這個時候他之前熟記的真江府地形攻略終於派上了用場。
他用比本地人還本地人的地形優勢,甩掉了一波又一波的追殺,刺殺。
化解了對方各種超乎想象的攔截策略,包括將他定義爲入侵者,動用天命雷霆來轟殺。
但是沒用,因爲秦瓊手中有這現世里人族的國運。
說起來,這還是從李苟慫身上薅羊毛薅來的。
李苟慫的那塊建城令在沒有自毀之前,後臺一直由他掌握,所有收穫見面分一半,別提多舒坦了。
雖然他都不知道李苟慫到底從哪裡弄來的人族國運。
總之,幾天來經歷大大小小十幾次追殺,連九星戰馬都死了,盔甲武器都爲了迷惑敵人給丟了,最終這才跳出了追殺者的包圍圈。

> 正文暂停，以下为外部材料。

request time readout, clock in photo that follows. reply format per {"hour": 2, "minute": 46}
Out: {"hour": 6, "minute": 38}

如今回想起來,秦瓊自己都淚流滿面,太難了,太難了呀。
好在他還有一個目標,他還可以去投奔李苟慫,那傢伙雖然沒有了建城令,但未必會死。
至於那傢伙的位置,他也是記得的,最後標記的位置就在青山小鎮。
唉,歷史聯盟這是怎麼了?怎麼突然就成了爛篩子。
——
當李肆重新返回大院,此地包圍的士兵都已經撤離。
可就算如此,所有人都是提心吊膽,如驚弓之鳥,這幫人看向李肆的目光都有些複雜,便是張三爺,喪門釘這些老頭子,都變得沉默起來,他們多少還是知道一些,誅魔司到底意味着什麼的。

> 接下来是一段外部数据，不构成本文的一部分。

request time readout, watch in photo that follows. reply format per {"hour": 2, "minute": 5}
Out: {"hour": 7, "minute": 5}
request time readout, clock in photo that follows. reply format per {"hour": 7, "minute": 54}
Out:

對此,李肆也頗爲無奈,他也沒法解釋什麼,只是下令繼續運輸物資,被誅魔司盯上只是小事,可別耽誤了他的屯田計劃。
“範大人,很抱歉,這是你給我們的定金,我們雖然是九品文修士,卻也惹不起誅魔司。”
兩個駐場文修士直接來辭行了,他們是正經人,也很明白誅魔司到底是幹什麼的,別看李肆今次被放回,但接下來幾年,甚至幾十年,一輩子都要被誅魔司給盯着,有了案底,那是真會影響子孫後代的。
就算真是冤枉的,未來也沒什麼前途了。
“也好,兩位請便。”
李肆只能拱手,而不出所料,連那兩個狩獵隊也選擇離開,可這只是開始,一些受僱於他的本地工匠,車伕,夥計,也紛紛要結算工錢,甚至有的乾脆連工錢都不要,一聲不吭就走。
若這樣也就罷了,那些從被李肆從青山鎮給拉過來的百姓小民也走了二百多個,他們本來很弱,但是在服用過李肆給的妖獸血肉後,都擁有武師實力,就算在西峽城打零工也能養活一家老小。
走得一聲不吭。
走得理直氣壯。
在他們看來,李肆是吃了官司,就算被放回來,未來沒準還要吃官司,尤其那是誅魔司啊。
萬一李肆真的是魔頭怎麼辦?
偌大的院子裡,很快就變得空空蕩蕩。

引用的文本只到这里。